Nonalcoholic steatohepatitis (NASH) is a severe immune-mediated stage of nonalcoholic fatty liver disease that is rapidly becoming the most common etiology requiring liver transplantation (LT), with ...Hispanics bearing a disproportionate burden. This study aimed to uncover the underlying immune mechanisms of the disparities experienced by Hispanic patients undergoing LT for NASH.
We enrolled 164 LT recipients in our institutional review board-approved study, 33 of whom presented with NASH as the primary etiology of LT (20%), with 16 self-reported as Hispanic (48%). We investigated the histopathology of prereperfusion and postreperfusion biopsies, clinical liver function tests, longitudinal soluble cytokines via 38-plex Luminex, and immune cell phenotypes generated by prereperfusion and postreperfusion blood using 14-color flow cytometry and enzyme-linked immunosorbent assay.
Hispanic LT recipients transplanted for NASH were disproportionately female (81%) and disproportionately suffered poor outcomes in the first year posttransplant, including rejection (26%) and death (38%). Clinically, we observed increased pro-inflammatory and apoptotic histopathological features in biopsies, increased AST/international normalized ratio early posttransplantation, and a higher incidence of presensitization to mismatched HLA antigens expressed by the donor allograft.
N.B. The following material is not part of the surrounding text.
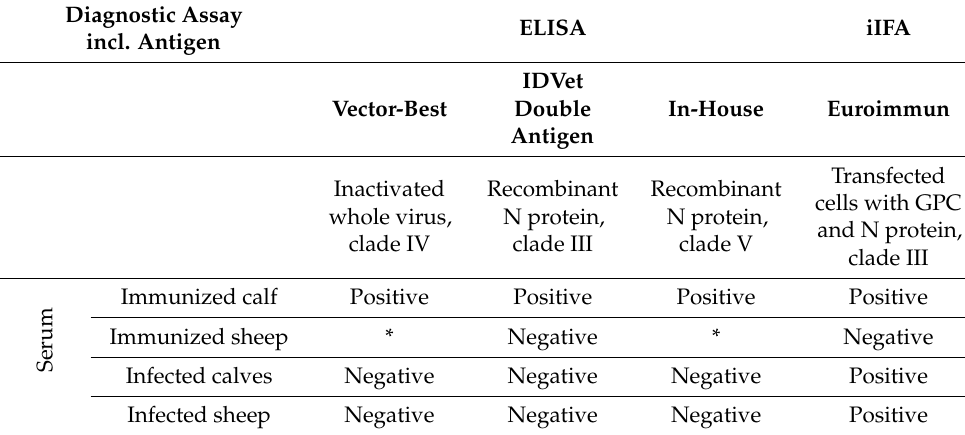
Table 3. Results obtained with CCHFV assays and NSDV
Experimental investigations revealed that blood from female Hispanic NASH patients showed significantly increased levels of leukocyte-attracting chemokines, innate-to-adaptive switching cytokines and growth factors, HMGB1 release, and TLR4/TLR8/TLR9/NOD1 activation, and produced a pro-inflammatory, pro-apoptotic macrophage phenotype with reduced CD14/CD68/CD66a/TIM-3 and increased CD16/CD11b/HLA-DR/CD80.
A personalized approach to reducing immunological risk factors is urgently needed for this endotype in Hispanics with NASH requiring LT, particularly in females.